Author Myndi Shafer currently makes her home in Kansas with her husband and four children. Her bestselling book, SHRILUGH, was released in August of 2012. THE DARKENING is the second book of the Shrilugh Saga, and is available for purchase at Amazon, Smashwords, iTunes, Barnes & Noble and others.
Both Shrilugh and The Darkening take place in two different worlds: a fictional version of ours, and another world accessed through a mystical Door atop an old abandoned silo. Originally, both books began as one and were called The Silo Door because I went into writing that first draft with the mindset of the story centering around the Door. Soon, however, the story grew, the plot thickened, and the Door itself became secondary. Which meant (a) there was going to be more than one book, and (b) I needed to find another name for the first book, and the series as a whole.
The name of the other world is Archethenia. (That’s never mentioned in the the first book for two reasons: the main character, Aydan, never thought to ask, and the secondary character, Rein, never thought to tell.)
Archethenia isn’t terribly different from our own world: its occupants look human (though they’re not).

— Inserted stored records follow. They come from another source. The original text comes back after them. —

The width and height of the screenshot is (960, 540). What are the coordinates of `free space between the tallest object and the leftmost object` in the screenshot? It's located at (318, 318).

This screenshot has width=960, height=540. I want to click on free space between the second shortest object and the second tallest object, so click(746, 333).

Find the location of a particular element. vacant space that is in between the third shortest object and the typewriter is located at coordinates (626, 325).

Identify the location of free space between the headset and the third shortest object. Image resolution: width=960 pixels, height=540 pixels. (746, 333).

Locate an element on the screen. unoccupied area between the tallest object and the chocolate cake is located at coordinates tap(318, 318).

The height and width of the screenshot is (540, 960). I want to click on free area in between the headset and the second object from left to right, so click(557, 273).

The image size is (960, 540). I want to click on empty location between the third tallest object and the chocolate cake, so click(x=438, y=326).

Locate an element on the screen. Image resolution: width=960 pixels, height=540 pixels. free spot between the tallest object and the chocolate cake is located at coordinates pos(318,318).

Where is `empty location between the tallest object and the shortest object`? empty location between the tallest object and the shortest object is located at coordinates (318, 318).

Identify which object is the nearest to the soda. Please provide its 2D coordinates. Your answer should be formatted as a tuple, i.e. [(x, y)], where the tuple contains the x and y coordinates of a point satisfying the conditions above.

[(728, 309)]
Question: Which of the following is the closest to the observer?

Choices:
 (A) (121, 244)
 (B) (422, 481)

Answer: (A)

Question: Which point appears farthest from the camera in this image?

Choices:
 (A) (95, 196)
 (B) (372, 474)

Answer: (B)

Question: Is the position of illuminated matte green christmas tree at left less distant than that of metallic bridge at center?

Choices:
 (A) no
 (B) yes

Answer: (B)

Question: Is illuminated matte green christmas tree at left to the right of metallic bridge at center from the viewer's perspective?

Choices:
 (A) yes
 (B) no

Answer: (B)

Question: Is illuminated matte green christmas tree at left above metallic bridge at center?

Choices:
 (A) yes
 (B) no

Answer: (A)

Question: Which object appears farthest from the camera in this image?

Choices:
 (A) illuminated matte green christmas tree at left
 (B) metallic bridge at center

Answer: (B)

They eat similar foods, have families, live in houses. But it’s a more rustic world – no electricity, no machines. It’s a more formal world – women wear dresses, servants and slaves abound, and there is a social caste.
It’s also a more sophisticated world – though there is little technology like our own, there is a fineness to what they do have. Their carriages are sleek and move with more grace than our automobiles. Their architecture is handcrafted and made with intention, with symbolism carefully integrated in unexpected places. As we get into the pages of The Darkening we’ll find that they are not quite so limited in technology as we thought – it just looks different than our own.
One of the differences between our world and theirs is found in nature – specifically, the trees. Not all their trees, but one species in particular, called Shrilugh. When dusk settles in, the Shrilugh trees begin to glow, lighting the world around them with a warm, inviting light.
Part of my inspiration for these trees came from a simple, childhood-driven love for Christmas tree. Growing up, I was always fascinated by our family Christmas tree. My mom loved Christmas, and our tree would be laden with lights, sparkly gold garland, lights, more ornaments than you can count, and more lights. The woman had a knack for stringing the lights and placing the ornaments in a way that took our tree from looking like the fake that it was to a Glowing Glorious Thing That Deserved Your Awe.
I remember looking at that tree, and then looking out my bedroom window at night, wishing the trees that lined the river in the distance would glow too. I was especially fond of a very tall cottonwood, whose branches stretched up higher than the rest, and oftentimes found myself praying with all my child-like might that God would light up that tree, just for me.
When we moved back to Kansas from Hawaii, one of the first things I noticed was how darn short the trees are here. They have to be. The winds that come howling across these plains make it tough for a tree of any height to survive.
Cottonwoods are the exception. They’re sturdy buggers who aren’t afraid of the wind; in fact, I’d have sworn the one I favored as a kid longed for it. While the other trees around it seemed to hunker down and wait out the gales, that tree seemed to dance in it.
The Kansas landscape seemed so brown and desolate compared to Hawaii. Short trees, little water. It could have been a pretty depressing shift, but three things saved it for me: the stars at night, the lazy sunsets, and the cottonwood trees.
One cottonwood in particular. Along Highway 196, between Whitewater and Newton, on the north side of the road, stands a giant. He’s right at the crest of a hill, standing watch over the travelers as they pass by. I like to think that he and the cottonwood of my youth are related somehow – cousins? Brothers?
So that’s how Shrilugh trees came to be – a combination of my love for my mom’s Christmas trees, and my love for a couple friendly cottonwoods. And since these glowing trees (and the mythology behind them) are ultimately central to the plot of the series, it seemed natural to give the first book (and the series itself) their name.